New Year celebrations are believed to have first originated in ancient Babylon about 4000 years ago. Around 2000 BC, the Babylonians started the tradition of beginning their New Year with the first New Moon after the Vernal Equinox (first day of spring) in mid-March. Today, we observe our New Year for only a day, but the Babylonian new year celebrations lasted for eleven days. And how grand their celebrations were! Our grandest New Year festivities are nothing compared to how they observed their New Year.
It was the Romans who, in 153 B.C., began to observe January 1 as the beginning of the new year. Before this, the Romans observed their new year in late March (probably March 15 or March 25, the date of the Vernal Equinox). But with the change of Roman emperors, the Roman calendar was changed many times because every emperor wanted to set the calendar in his own way. Then in 46 BC, Julius Caesar established the Julian Calendar which again established January 1 as the Roman New Year. From this time, the Romans started to celebrate their New Year's Day on January 1.
But in Europe of the Middle Ages, the early Catholic Church disapproved the New Year festivities saying these were against the Christian tradition. In 567 AD, the Council of Tours abolished January 1 as the beginning of the year. At various times and in various places throughout medieval Christian Europe, the new year began to be celebrated on various dates like Dec. 25 (the birth of Jesus); March 1; March 25 (the Feast of the Annunciation) or during Easter.
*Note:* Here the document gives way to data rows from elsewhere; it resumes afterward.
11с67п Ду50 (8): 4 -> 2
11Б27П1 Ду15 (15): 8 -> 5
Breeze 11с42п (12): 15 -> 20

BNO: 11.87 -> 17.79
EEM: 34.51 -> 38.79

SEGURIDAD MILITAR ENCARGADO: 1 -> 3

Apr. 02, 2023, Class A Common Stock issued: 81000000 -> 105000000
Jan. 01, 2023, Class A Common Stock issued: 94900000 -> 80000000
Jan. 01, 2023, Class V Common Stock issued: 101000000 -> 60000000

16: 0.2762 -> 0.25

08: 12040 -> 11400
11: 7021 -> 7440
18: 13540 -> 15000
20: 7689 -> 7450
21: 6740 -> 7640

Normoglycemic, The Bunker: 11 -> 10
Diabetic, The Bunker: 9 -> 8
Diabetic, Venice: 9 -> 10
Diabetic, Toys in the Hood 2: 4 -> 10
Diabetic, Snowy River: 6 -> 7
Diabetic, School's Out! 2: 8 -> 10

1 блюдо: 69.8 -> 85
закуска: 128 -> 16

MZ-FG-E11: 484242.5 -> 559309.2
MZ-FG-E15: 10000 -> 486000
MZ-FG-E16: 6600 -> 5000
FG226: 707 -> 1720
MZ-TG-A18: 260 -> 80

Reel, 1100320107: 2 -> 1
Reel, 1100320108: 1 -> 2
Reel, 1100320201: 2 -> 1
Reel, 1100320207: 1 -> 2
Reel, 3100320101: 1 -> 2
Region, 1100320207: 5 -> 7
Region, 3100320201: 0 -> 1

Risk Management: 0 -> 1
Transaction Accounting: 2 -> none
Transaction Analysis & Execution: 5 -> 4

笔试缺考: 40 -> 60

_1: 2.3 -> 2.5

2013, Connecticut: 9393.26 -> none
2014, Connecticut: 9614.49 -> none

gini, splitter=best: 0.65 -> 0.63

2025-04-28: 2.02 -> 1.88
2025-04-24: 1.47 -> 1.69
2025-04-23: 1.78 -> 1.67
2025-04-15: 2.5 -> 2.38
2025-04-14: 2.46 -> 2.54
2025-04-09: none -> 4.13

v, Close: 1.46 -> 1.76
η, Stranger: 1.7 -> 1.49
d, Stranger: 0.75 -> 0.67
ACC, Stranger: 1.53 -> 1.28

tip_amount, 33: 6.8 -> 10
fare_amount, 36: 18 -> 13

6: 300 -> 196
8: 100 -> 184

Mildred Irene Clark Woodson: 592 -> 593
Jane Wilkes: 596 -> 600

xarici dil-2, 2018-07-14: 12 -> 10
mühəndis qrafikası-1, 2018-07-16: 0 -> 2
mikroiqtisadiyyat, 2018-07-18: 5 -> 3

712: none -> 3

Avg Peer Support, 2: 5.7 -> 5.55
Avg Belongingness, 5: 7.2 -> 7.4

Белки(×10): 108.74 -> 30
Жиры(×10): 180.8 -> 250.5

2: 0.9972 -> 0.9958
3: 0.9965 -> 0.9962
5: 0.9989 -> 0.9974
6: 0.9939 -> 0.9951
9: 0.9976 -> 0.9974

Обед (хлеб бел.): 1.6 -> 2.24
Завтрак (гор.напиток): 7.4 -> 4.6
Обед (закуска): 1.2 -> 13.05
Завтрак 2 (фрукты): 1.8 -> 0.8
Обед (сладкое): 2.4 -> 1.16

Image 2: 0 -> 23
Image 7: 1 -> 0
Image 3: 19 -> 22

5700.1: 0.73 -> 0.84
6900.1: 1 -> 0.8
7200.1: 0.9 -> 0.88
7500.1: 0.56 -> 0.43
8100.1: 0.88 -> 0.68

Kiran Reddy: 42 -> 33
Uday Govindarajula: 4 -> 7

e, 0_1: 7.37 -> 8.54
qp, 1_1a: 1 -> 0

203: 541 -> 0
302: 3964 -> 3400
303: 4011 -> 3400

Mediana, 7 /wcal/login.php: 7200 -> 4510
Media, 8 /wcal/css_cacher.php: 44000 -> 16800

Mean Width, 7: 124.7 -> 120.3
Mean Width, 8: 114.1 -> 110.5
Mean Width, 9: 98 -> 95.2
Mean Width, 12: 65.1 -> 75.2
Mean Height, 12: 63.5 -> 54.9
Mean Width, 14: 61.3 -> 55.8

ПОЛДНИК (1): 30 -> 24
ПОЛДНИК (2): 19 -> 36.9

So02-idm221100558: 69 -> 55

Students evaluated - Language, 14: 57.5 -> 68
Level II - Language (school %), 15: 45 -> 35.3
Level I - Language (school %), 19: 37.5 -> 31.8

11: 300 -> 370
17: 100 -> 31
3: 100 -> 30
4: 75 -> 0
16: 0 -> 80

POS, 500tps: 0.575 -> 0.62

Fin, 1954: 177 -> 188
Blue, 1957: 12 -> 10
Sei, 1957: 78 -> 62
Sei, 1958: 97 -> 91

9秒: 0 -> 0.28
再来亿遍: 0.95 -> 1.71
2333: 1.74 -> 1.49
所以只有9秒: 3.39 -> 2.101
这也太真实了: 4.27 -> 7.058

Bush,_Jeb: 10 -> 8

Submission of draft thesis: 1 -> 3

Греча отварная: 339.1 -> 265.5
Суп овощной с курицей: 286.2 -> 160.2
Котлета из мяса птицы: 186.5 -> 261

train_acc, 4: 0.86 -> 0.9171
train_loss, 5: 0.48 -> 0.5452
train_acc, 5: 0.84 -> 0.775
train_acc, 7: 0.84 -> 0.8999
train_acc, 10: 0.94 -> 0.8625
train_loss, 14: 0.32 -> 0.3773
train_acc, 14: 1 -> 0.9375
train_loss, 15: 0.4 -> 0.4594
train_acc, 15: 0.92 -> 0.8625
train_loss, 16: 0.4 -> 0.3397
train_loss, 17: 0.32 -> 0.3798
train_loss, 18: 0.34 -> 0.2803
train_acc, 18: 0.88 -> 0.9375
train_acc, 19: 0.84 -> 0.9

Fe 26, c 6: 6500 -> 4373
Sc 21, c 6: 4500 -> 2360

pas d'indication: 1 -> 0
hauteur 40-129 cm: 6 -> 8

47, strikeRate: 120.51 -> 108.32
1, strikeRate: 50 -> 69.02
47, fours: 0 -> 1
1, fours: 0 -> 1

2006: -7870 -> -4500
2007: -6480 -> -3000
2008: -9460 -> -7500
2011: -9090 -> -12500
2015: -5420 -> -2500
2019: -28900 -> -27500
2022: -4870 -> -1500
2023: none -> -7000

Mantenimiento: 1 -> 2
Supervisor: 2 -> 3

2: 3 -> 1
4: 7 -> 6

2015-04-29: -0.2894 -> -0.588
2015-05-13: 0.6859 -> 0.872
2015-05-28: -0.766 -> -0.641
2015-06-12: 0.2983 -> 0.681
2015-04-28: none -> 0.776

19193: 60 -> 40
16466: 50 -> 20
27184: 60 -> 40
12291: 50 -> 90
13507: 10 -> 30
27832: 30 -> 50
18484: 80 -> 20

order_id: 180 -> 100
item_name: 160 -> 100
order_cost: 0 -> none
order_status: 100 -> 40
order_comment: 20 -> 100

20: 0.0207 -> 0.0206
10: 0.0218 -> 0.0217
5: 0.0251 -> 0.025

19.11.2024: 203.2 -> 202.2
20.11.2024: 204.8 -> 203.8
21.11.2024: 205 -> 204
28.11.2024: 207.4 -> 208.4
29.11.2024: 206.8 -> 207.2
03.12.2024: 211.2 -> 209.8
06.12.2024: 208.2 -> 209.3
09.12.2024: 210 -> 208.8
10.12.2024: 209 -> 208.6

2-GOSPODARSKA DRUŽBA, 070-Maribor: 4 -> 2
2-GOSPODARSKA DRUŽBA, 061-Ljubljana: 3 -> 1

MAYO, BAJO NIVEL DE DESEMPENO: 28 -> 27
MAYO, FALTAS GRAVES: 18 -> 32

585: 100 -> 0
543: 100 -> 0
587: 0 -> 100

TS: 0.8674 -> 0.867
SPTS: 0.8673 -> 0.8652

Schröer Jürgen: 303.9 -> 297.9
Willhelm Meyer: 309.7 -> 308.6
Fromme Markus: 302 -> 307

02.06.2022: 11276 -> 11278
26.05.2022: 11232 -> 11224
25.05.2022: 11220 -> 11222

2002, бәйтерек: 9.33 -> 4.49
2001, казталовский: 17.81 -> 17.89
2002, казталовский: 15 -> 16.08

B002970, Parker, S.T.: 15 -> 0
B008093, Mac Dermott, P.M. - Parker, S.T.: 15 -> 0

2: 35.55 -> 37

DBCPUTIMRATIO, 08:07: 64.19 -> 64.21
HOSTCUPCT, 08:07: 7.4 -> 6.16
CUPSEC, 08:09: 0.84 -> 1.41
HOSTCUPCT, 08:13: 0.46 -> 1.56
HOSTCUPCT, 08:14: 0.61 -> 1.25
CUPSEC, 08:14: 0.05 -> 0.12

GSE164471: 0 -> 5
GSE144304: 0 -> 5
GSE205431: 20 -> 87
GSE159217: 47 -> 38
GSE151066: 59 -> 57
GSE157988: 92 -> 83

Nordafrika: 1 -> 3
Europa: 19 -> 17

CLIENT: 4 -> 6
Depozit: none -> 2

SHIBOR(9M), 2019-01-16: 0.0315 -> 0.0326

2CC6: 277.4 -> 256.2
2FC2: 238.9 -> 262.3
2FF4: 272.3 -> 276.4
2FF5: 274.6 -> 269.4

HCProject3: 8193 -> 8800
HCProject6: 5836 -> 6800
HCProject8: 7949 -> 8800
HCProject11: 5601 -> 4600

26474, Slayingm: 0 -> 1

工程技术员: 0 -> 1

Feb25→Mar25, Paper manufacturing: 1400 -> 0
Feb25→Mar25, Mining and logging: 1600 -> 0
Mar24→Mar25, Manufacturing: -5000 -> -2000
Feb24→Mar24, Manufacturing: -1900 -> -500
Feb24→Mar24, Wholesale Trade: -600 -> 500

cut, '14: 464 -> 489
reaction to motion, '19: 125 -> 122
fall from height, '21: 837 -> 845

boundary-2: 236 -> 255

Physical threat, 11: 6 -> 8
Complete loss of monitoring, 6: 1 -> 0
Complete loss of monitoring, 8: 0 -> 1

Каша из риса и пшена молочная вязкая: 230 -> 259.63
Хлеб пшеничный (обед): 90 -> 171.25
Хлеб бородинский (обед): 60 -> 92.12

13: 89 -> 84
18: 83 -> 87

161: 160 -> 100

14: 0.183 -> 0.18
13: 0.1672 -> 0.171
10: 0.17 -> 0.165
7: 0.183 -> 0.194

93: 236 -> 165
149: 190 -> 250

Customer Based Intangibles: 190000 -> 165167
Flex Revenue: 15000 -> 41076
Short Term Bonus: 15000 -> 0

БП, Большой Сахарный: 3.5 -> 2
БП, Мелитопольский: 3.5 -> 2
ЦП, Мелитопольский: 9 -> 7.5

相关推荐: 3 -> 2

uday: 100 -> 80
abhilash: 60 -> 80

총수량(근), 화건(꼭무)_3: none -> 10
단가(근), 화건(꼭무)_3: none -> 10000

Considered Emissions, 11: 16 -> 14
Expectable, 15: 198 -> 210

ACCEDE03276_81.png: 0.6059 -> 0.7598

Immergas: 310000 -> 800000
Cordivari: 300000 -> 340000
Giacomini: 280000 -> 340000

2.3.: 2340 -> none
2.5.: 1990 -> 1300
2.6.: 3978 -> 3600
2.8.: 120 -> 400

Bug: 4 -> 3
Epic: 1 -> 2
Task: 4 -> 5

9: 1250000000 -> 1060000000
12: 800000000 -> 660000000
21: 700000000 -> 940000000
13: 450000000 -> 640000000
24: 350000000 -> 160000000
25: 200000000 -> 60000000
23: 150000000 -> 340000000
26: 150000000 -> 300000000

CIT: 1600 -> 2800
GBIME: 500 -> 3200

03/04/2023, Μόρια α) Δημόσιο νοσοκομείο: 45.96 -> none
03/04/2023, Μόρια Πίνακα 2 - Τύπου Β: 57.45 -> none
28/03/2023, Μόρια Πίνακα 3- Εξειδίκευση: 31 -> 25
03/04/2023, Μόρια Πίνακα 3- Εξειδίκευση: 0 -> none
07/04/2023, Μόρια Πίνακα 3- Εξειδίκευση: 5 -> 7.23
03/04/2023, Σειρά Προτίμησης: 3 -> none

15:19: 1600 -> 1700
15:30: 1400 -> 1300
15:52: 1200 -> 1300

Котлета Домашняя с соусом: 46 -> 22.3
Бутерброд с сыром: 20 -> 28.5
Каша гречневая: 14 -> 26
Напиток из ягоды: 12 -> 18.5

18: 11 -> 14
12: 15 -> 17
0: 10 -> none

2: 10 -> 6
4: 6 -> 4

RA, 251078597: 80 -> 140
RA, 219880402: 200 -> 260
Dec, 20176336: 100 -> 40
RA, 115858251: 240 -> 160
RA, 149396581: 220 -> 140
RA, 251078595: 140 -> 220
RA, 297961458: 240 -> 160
Then in 1582, Pope Gregory XIII established the Gregorian calendar to correct an error in the Julian calendar. This reform again restored the practice of observing New Year's Day on January 1. Although most Catholic countries adopted the Gregorian calendar almost immediately, it was only gradually adopted among Protestant countries. You will probably be surprised to know that January 1 has been celebrated as a holiday by the Western nations for only about the past 400 years. Germany took up the new tradition in 1700, Britain in 1752 and Sweden in 1753. The Oriental countries, through the influence of religious groups such as the Hindus, Taoists, Buddhists and Muslims looked upon the new Calendar as the Christian Calendar, but also adopted it as their official one. Japan embraced it in 1873 and China in 1912. The orthodox eastern nations adopted it even later, in 1924 and 1927, Russia took it twice - first in 1918 and again in 1924, after trying out its own calendars.
Today, with feasts, parades, resolutions, fireworks, partying and get-togethers, the New Year is celebrated all over the world on January 1.